Langsam stand er auf und ging zur Tür.„Los geht’s“, sagte er zu Emma.„Warte…“ stammelte das Mädchen verwirrt.„Du hast gesagt, das ist deine Wohnung…“Mark antwortete nicht. Er öffnete die Tür, trat hinaus, und Emma zögerte einen Moment, dann folgte sie hastig.
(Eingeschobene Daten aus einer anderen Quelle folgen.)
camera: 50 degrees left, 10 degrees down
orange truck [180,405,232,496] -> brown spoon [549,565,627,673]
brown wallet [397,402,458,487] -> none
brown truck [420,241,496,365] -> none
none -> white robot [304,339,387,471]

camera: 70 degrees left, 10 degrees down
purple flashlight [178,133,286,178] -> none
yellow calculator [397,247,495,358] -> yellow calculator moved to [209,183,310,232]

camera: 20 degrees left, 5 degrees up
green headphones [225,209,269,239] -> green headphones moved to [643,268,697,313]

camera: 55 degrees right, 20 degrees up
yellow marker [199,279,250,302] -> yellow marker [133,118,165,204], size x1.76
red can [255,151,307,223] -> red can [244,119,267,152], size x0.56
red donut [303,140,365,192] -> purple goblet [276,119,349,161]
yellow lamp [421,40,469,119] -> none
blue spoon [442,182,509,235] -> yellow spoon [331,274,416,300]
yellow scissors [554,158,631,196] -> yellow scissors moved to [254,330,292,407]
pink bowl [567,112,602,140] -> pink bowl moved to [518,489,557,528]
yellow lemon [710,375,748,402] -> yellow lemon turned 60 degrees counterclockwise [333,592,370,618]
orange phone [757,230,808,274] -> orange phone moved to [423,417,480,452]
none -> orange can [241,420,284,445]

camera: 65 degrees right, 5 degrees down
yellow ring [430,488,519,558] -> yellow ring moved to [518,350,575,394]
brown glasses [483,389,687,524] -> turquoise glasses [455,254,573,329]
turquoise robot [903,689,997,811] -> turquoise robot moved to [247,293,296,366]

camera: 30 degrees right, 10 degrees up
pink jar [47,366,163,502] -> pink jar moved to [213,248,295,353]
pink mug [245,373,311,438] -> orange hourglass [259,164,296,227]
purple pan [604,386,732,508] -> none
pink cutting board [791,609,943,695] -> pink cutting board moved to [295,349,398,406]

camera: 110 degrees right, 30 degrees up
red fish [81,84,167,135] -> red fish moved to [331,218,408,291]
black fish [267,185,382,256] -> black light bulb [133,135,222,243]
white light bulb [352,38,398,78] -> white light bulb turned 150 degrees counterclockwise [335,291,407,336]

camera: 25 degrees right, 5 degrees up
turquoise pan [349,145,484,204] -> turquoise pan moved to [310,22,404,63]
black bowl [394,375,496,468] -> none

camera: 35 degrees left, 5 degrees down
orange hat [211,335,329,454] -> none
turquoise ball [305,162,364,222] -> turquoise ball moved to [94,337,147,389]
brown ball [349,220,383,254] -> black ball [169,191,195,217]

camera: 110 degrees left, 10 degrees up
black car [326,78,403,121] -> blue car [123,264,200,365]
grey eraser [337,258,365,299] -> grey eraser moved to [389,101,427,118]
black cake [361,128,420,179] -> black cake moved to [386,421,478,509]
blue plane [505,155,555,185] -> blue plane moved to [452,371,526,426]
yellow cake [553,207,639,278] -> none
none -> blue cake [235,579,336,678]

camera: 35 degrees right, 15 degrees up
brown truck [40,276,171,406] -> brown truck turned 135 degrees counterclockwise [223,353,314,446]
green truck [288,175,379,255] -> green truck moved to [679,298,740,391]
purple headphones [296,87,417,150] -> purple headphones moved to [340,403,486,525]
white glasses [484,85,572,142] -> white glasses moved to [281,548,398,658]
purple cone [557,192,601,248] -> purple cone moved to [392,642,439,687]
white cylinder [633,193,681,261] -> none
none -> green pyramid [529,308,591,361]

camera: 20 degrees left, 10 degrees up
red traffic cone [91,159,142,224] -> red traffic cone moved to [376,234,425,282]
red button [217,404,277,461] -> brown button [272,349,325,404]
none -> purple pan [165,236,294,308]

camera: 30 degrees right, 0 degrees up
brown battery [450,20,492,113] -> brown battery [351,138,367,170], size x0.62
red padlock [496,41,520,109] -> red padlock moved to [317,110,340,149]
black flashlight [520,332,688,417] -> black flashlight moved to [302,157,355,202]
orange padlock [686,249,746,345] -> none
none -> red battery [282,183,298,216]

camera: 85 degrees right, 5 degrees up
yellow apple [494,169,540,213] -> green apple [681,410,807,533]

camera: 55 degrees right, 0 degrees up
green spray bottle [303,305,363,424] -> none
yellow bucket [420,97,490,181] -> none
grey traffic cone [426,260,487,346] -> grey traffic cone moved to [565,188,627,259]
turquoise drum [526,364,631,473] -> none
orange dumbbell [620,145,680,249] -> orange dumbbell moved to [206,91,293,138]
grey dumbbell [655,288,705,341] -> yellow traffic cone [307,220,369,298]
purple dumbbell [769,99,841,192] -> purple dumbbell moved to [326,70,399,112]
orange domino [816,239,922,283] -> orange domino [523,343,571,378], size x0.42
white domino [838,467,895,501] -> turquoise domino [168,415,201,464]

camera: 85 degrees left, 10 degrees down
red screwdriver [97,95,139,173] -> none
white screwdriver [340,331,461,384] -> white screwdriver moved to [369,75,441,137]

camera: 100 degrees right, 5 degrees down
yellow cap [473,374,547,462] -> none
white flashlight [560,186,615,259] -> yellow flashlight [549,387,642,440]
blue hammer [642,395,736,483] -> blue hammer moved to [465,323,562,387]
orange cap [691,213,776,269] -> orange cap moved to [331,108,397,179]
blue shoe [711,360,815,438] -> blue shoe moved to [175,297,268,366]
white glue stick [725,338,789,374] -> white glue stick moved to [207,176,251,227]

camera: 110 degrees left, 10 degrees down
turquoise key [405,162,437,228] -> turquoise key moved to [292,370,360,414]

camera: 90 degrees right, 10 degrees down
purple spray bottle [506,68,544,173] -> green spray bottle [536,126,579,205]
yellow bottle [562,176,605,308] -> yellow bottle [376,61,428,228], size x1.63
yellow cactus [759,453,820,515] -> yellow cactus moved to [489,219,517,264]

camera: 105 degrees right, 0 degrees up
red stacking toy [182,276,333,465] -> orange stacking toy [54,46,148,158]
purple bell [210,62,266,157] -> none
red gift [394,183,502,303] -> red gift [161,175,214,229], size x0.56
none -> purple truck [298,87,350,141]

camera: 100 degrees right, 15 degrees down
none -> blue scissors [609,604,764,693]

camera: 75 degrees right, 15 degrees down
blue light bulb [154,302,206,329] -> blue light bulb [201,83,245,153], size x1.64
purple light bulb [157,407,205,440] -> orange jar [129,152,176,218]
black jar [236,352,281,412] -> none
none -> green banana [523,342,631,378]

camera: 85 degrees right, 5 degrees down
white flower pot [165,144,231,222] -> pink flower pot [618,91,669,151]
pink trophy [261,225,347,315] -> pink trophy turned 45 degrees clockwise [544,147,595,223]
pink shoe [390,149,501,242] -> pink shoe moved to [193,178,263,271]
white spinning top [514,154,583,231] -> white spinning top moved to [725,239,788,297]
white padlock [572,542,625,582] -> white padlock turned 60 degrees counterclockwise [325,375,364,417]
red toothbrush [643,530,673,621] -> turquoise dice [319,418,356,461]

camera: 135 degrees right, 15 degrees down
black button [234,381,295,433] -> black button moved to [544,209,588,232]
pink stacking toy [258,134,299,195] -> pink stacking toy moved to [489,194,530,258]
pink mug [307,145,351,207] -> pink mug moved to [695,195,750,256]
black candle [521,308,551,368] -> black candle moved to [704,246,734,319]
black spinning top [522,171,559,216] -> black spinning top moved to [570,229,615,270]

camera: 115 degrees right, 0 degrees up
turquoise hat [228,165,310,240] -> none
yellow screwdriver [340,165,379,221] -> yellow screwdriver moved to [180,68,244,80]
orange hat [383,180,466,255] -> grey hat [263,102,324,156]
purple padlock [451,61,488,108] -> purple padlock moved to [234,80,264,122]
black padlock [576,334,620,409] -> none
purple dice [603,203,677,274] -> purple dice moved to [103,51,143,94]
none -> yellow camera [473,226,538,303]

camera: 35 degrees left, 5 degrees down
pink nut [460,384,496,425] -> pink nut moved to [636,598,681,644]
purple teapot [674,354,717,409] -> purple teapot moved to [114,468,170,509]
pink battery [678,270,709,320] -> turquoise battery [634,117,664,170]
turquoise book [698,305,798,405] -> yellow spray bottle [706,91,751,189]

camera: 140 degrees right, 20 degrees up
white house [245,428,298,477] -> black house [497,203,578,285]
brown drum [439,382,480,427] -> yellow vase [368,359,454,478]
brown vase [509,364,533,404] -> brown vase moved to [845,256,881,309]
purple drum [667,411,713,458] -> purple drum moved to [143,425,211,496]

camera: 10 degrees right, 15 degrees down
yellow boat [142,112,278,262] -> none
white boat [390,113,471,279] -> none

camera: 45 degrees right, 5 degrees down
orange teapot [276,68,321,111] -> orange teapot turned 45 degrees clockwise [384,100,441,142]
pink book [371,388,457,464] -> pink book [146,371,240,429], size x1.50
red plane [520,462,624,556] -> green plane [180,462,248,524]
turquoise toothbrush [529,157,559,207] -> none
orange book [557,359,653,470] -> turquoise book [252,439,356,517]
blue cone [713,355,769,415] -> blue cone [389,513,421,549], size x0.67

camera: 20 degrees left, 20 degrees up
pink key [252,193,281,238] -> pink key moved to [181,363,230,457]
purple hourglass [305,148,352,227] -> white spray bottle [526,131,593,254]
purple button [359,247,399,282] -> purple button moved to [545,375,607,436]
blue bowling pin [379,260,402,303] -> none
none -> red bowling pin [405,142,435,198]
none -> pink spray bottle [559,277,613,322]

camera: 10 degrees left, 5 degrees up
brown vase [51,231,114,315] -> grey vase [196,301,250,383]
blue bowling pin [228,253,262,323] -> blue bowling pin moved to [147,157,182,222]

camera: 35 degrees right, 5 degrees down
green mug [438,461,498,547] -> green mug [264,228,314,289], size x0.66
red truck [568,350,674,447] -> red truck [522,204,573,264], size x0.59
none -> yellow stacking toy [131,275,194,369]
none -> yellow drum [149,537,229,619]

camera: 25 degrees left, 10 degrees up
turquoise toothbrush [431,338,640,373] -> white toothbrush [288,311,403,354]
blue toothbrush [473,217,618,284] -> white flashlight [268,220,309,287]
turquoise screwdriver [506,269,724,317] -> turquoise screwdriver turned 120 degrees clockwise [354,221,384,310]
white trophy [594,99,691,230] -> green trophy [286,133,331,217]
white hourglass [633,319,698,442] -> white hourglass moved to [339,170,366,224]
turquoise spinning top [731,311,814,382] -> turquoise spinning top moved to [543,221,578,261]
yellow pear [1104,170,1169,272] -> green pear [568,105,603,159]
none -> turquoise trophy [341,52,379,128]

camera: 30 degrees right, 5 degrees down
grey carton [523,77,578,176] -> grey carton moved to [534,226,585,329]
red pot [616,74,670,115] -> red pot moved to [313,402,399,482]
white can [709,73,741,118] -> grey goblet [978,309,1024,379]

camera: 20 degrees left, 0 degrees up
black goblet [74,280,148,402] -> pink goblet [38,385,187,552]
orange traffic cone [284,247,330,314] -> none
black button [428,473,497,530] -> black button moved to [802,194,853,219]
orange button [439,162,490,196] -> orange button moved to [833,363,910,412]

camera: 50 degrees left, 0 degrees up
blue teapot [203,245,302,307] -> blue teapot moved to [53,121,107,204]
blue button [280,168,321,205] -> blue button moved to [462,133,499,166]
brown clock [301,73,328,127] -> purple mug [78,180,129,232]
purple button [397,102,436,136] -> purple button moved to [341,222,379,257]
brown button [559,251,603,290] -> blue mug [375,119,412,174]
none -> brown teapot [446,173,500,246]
So war die Ordnung wiederhergestellt. Der Abend blieb ruhig wie zuvor, doch nun war die Ruhe echt. Die Unsicherheit und Anspannung, die die Luft stundenlang erfüllt hatten, waren verschwunden. Ich lehnte mich auf das Sofa zurück und spürte endlich die Erleichterung,

dass alles an seinem Platz war. Die Wohnung, die zwanzig Jahre Erinnerungen beherbergte, gehörte wieder mir. Und in dieser Stille war keine Rache nötig. Wahrheit, die Papiere und Geduld hatten alles geregelt. Mark und Emma wurden zu Opfern ihrer eigenen Frechheit,

während ich mein Leben ruhig und sicher in meinem eigenen Raum fortsetzen konnte.